In the introduction section of this textbook, you read about how data are used in different situations, what data might be and how we come across data, and many examples from obesity to competitive eating to ticket sales and pricing. In this chapter, you will be introduced to more technical concepts, such as analytics, data, data types, some key concepts and various statistical analyses to develop a baseline, before moving to the chapters covering application of analytics in functional areas of sport. Please remember that this chapter is not developed to replace a statistics textbook. It is, rather, a brief summary of some relevant statistical concepts and key analyses. If needed, please refer back to statistics textbooks for more detailed information.

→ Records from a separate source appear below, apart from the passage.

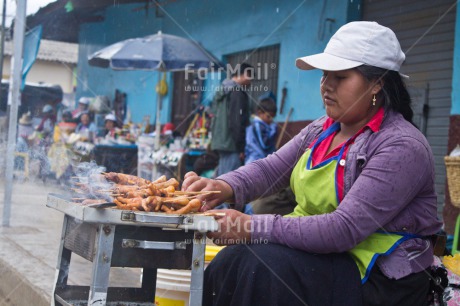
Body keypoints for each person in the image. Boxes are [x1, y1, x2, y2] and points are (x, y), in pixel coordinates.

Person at [182, 21, 442, 306]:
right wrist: (221, 186)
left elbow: (342, 229)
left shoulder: (401, 146)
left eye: (340, 77)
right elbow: (271, 169)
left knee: (262, 266)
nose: (326, 85)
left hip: (378, 278)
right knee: (232, 262)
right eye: (324, 74)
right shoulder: (321, 130)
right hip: (324, 257)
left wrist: (251, 227)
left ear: (377, 83)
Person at [210, 62, 252, 176]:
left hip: (221, 141)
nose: (251, 80)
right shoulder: (237, 92)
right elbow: (236, 121)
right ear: (243, 74)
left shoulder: (223, 90)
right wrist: (241, 147)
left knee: (222, 177)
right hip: (231, 143)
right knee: (229, 180)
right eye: (250, 75)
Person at [244, 92, 278, 165]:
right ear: (260, 113)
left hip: (260, 161)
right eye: (269, 116)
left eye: (273, 117)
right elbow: (264, 144)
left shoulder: (264, 125)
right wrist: (273, 130)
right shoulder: (258, 126)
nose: (271, 120)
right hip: (254, 161)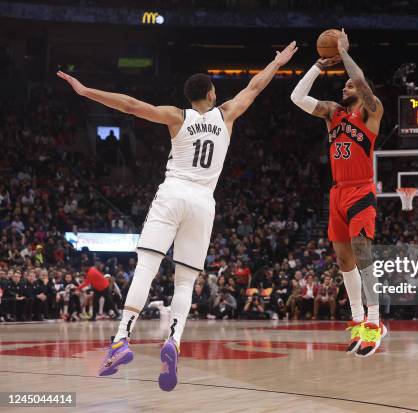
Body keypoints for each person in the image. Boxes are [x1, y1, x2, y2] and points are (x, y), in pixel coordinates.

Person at [58, 41, 297, 391]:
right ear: (212, 93)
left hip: (173, 193)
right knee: (184, 282)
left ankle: (121, 339)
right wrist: (276, 61)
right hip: (204, 202)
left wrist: (84, 90)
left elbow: (130, 105)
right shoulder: (227, 114)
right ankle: (174, 341)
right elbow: (255, 86)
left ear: (190, 97)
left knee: (146, 266)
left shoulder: (177, 116)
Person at [290, 29, 386, 356]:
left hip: (361, 190)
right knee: (345, 260)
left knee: (362, 250)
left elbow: (359, 78)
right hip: (336, 193)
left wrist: (344, 53)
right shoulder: (333, 113)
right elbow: (297, 98)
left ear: (361, 89)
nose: (345, 85)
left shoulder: (372, 111)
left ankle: (375, 321)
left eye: (349, 84)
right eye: (344, 83)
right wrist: (318, 65)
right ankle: (358, 320)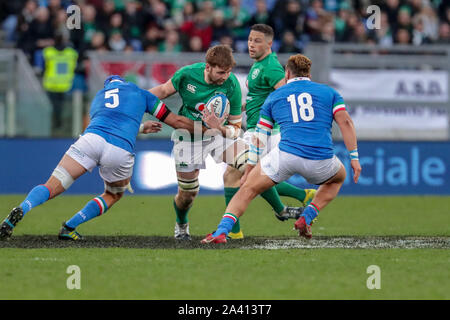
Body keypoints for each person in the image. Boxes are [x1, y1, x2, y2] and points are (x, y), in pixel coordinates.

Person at [0, 75, 200, 241]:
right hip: (119, 149)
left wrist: (139, 128)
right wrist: (206, 129)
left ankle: (22, 208)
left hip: (91, 139)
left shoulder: (99, 97)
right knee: (113, 194)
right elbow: (176, 121)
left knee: (52, 184)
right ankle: (70, 227)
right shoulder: (140, 93)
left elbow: (109, 121)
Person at [201, 54, 362, 244]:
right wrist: (354, 157)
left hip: (286, 155)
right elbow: (346, 122)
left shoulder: (274, 97)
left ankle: (222, 231)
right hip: (321, 158)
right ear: (308, 73)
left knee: (247, 189)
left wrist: (250, 169)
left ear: (287, 73)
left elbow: (260, 136)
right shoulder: (330, 93)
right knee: (337, 179)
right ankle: (306, 217)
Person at [220, 24, 315, 240]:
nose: (251, 44)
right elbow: (259, 97)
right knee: (247, 176)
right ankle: (300, 197)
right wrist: (242, 108)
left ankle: (236, 232)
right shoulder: (258, 65)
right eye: (250, 39)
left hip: (265, 133)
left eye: (257, 41)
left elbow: (285, 95)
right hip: (254, 129)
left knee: (235, 175)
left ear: (269, 44)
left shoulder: (271, 67)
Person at [149, 45, 248, 241]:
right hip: (189, 136)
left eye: (228, 72)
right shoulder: (188, 74)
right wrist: (135, 96)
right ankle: (181, 224)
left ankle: (239, 224)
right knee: (187, 195)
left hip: (219, 134)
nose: (225, 77)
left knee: (250, 163)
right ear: (208, 67)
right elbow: (162, 90)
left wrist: (218, 128)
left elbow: (236, 129)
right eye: (221, 72)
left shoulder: (232, 85)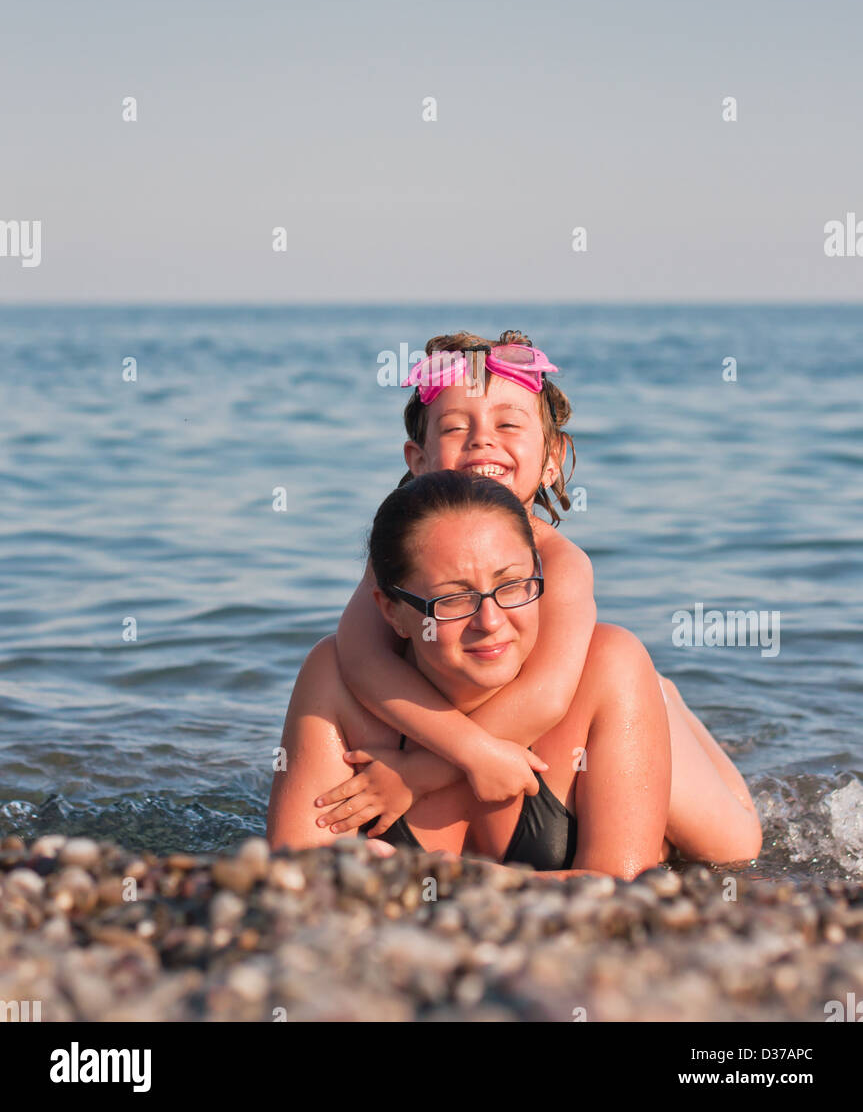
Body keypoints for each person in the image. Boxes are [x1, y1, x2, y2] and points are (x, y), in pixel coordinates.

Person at [315, 330, 762, 863]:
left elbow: (548, 698)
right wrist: (470, 751)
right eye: (457, 427)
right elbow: (361, 659)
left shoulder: (564, 563)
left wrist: (418, 774)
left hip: (573, 702)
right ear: (418, 460)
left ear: (552, 458)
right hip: (499, 736)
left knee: (732, 848)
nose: (483, 441)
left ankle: (664, 704)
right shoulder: (401, 560)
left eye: (508, 424)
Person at [267, 470, 761, 876]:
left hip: (622, 709)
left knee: (732, 847)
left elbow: (620, 888)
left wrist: (441, 881)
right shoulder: (336, 676)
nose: (491, 621)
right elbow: (292, 877)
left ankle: (661, 702)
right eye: (453, 599)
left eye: (514, 585)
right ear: (392, 611)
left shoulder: (606, 668)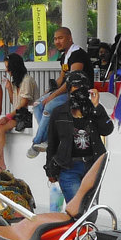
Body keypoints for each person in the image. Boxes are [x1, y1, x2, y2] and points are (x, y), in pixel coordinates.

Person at [44, 71, 112, 204]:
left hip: (92, 166)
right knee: (78, 208)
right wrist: (50, 170)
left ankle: (87, 225)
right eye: (75, 89)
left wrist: (96, 107)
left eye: (82, 89)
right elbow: (52, 142)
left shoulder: (94, 110)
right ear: (69, 91)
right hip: (69, 167)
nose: (78, 93)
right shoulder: (59, 112)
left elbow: (107, 129)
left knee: (91, 209)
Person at [28, 26, 87, 158]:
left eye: (60, 38)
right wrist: (48, 92)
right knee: (37, 104)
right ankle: (48, 139)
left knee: (49, 106)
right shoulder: (64, 56)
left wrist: (52, 96)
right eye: (55, 39)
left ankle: (36, 142)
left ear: (70, 38)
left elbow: (72, 81)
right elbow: (62, 78)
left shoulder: (77, 54)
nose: (57, 41)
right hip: (66, 91)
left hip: (78, 93)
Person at [0, 54, 37, 173]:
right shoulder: (17, 82)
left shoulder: (27, 80)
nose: (6, 70)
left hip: (25, 115)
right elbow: (14, 102)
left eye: (7, 67)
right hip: (18, 114)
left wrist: (8, 116)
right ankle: (1, 163)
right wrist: (9, 88)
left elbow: (23, 104)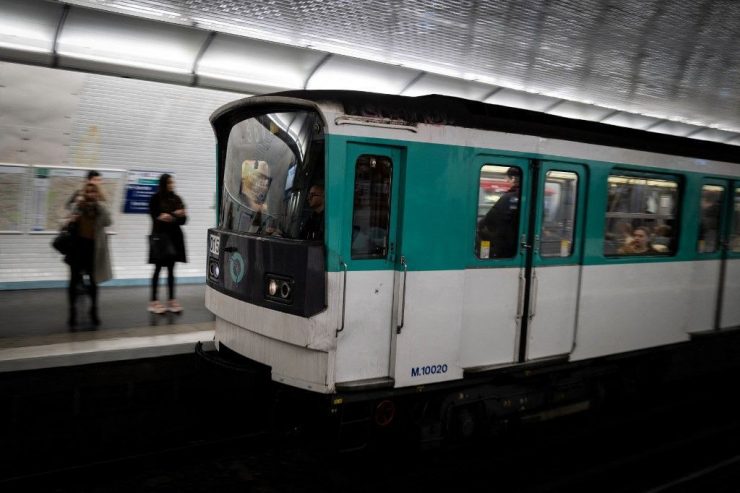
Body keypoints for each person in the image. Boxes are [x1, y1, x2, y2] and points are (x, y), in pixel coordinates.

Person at [66, 183, 112, 327]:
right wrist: (73, 214)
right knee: (74, 281)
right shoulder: (78, 206)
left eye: (94, 192)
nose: (91, 194)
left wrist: (100, 206)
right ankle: (72, 311)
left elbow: (108, 222)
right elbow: (67, 220)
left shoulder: (100, 208)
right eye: (89, 192)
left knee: (93, 281)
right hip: (77, 248)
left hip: (93, 249)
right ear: (85, 193)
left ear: (97, 193)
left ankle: (93, 310)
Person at [148, 174, 187, 314]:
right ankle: (153, 301)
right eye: (169, 182)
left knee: (171, 270)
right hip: (160, 238)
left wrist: (171, 216)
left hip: (174, 238)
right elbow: (156, 217)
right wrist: (175, 214)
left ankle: (171, 300)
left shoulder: (177, 198)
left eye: (172, 182)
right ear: (163, 183)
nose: (172, 184)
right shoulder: (155, 198)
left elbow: (184, 220)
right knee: (158, 269)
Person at [478, 167, 521, 258]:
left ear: (513, 178)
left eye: (507, 178)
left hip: (506, 245)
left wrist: (479, 224)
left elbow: (490, 218)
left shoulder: (508, 197)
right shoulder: (532, 196)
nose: (506, 181)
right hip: (518, 242)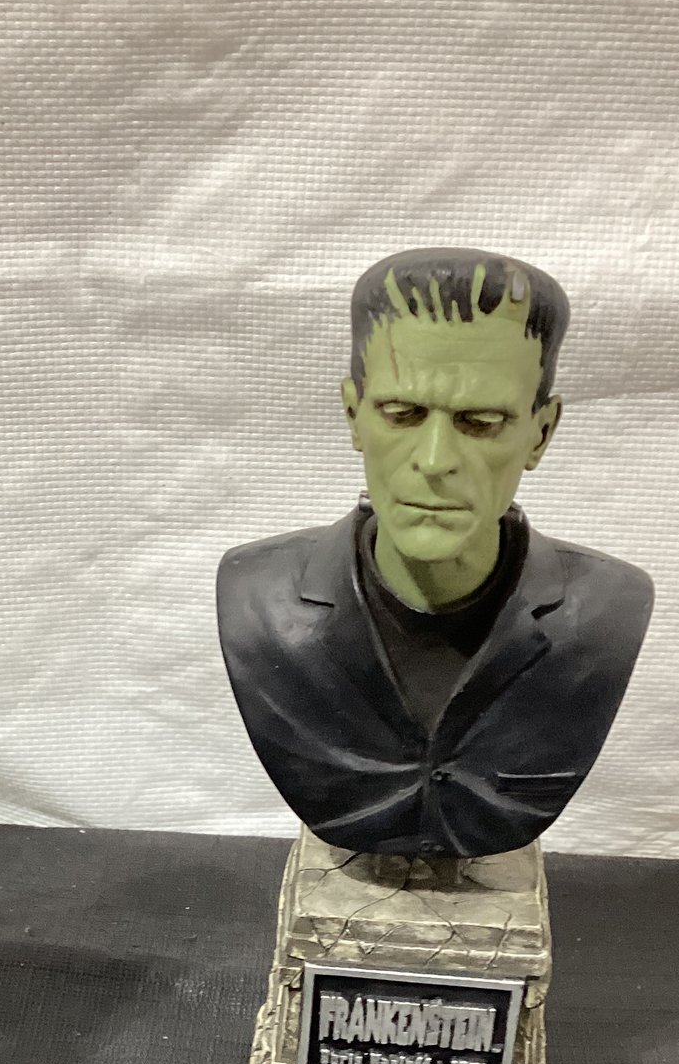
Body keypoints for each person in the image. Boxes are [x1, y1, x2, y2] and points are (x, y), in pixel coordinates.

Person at [217, 249, 654, 859]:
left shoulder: (606, 611)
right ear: (354, 416)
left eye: (482, 421)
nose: (434, 459)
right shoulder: (257, 596)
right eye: (402, 414)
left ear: (541, 433)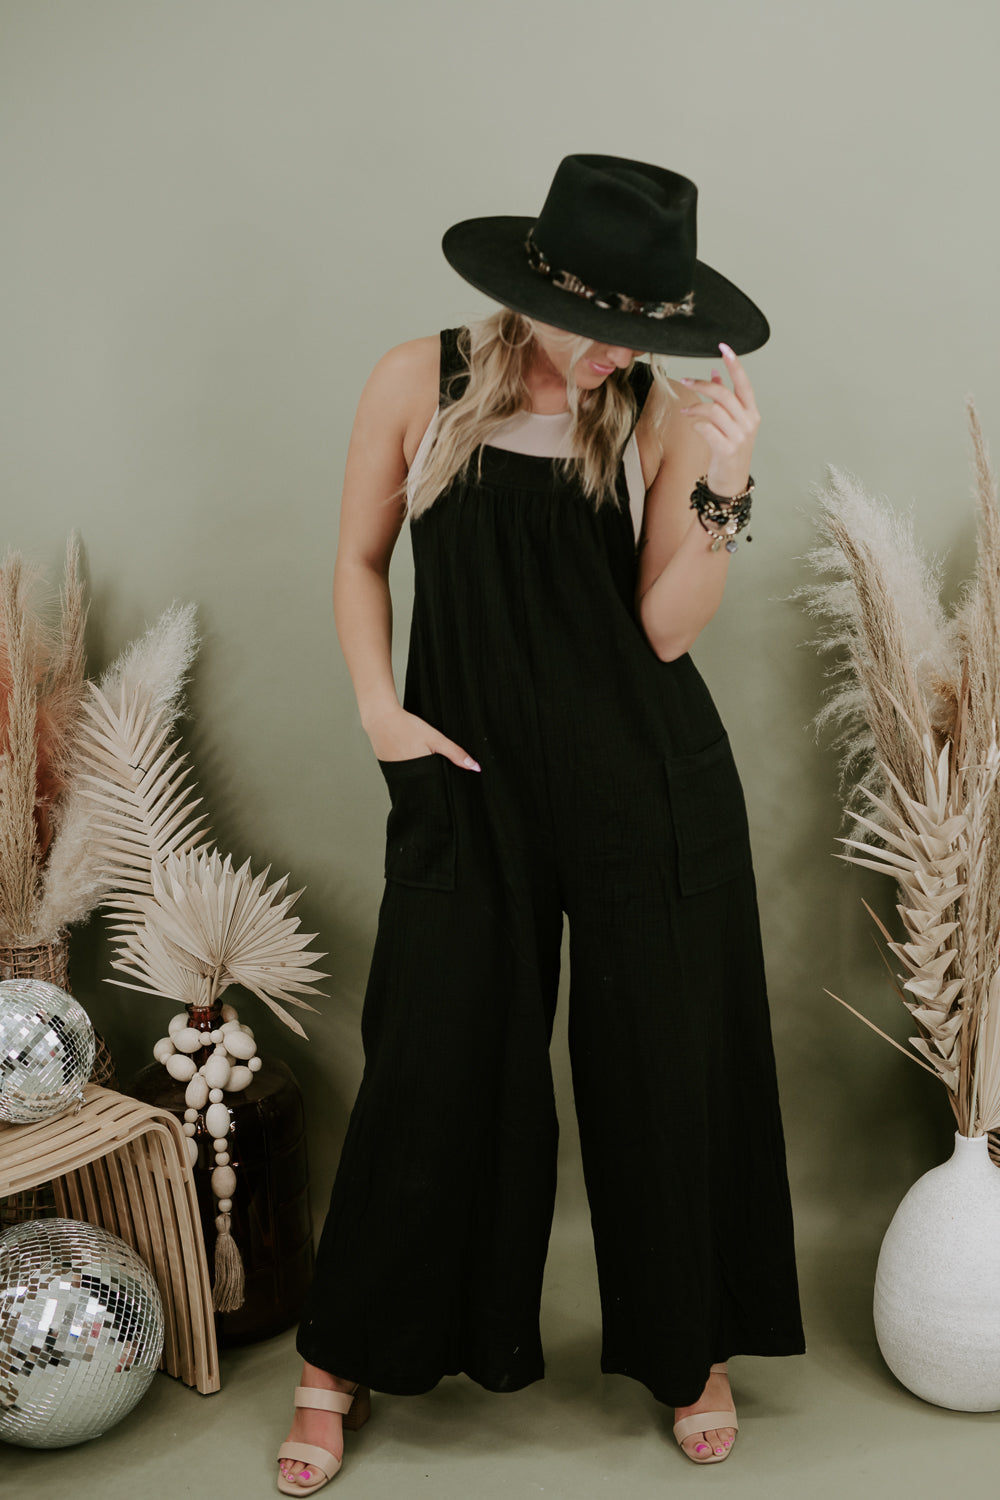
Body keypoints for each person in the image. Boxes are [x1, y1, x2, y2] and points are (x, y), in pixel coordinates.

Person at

Every organization would benefit from executing their business with efficiency, and sport organizations are no exception. Due to the saturated market, it is especially important for sport organizations to function with maximum efficiency and to make smart business decisions. Today, business decisions are not done with hunches; but they are based on analytics. Davenport and Harris (2007) defined analytics as “the extensive use of data, statistical and quantitative analysis, explanatory and predictive models, and fact based management to derive decisions and actions” (p.7).

Data is information in a variety of forms such as numbers, words, pictures, video, measurements, observations, and so on. It can be raw and unorganized, or also transformed into a format that is useable. Today, sport organizations have access to a vast amount of data including transactional data (e.g. sales, cost and inventory), non-operational data (e.g. industry sales, macroeconomic data) and meta-data (e.g. data definitions) (Frand, n.d.). In order to achieve benefits from analytics and make good decisions, organizations should begin the process by asking questions about data before jumping into data collection, and should utilize systematically assembled data (Davenport & Harris, 2007):

Most often data is extracted from its source in raw format, and needs to be cleaned by removing incorrect, incomplete and duplicate information and then transformed to be useable. Once data goes through the cleansing and transformation processes and is stored in a database, it becomes ready for analyses. Here, understanding the type of data becomes important, because the type of data and the level of measurement dictate the type of analyses one could perform. Data could be qualitative (descriptive information) or quantitative (numeric information), and quantitative data could be further classified as discrete or continuous. Discrete data can only have certain values (integers), and negative values and decimals are not possible. On the other hand, continuous data can have infinite possibilities with no gaps (e.g. 1.1, 1.135, 1.2, and 2.367) (Lomax, 2007). For example, the number of tickets sold would be an example of discrete data due to ticket sales numbers being integer numbers, and height of athletes or time in a race would be examples of continuous data.

Before moving into various analyses, it is important to remember some key statistical concepts. Statistics in general is divided into two types, descriptive statistics and inferential statistics. Descriptive statistics summarize and describe data via frequencies, central tendency, measures of dispersion and distribution characteristics. Some examples from the sport world would be batting average in baseball, number of turnovers or steals in basketball, demographic characteristics of a team’s fan base in percentages or counts, and so on. These statistics could be calculated based on a sample or could be calculated for an entire population and would be called parameters. A sample is “a subset of a population,” and a population is defined as “consisting of all members of a well-defined group” (Lomax, 2007, p.6). Traditionally, analyses often rely on a sample and inferences are made about a population from the sample data via inductive reasoning, which is called inferential statistics. In this process, how the sample is acquired is extremely important as inferential statistics are based on the assumption that sampling is done randomly. Simple random sampling is selecting a sample from a population with a process that gives each observation an equal and independent chance of being selected (Lomax, 2007). The importance of simple random sampling relies on the idea that the sample will be representative of the population and the results of inferential statistics will be generalizable to the population. For example, if we were to ask our season ticket holders about their experience at our games, we could reach out to all season ticket holders or survey a sample of them. For the sake of this example, let’s assume that we decided to collect data from a sample of season ticket holders who were randomly selected from the entire season ticket holder pool. If our sample was large enough, then the results derived from the sample would be generalizable to all of our season ticket holders. This brings us to the topic of adequate sample size and limitations of small sample size in inferential statistics. The main idea is as sample size increases, we are sampling a larger portion of the population and therefore the sample becomes more representative of the population (Lomax, 2007).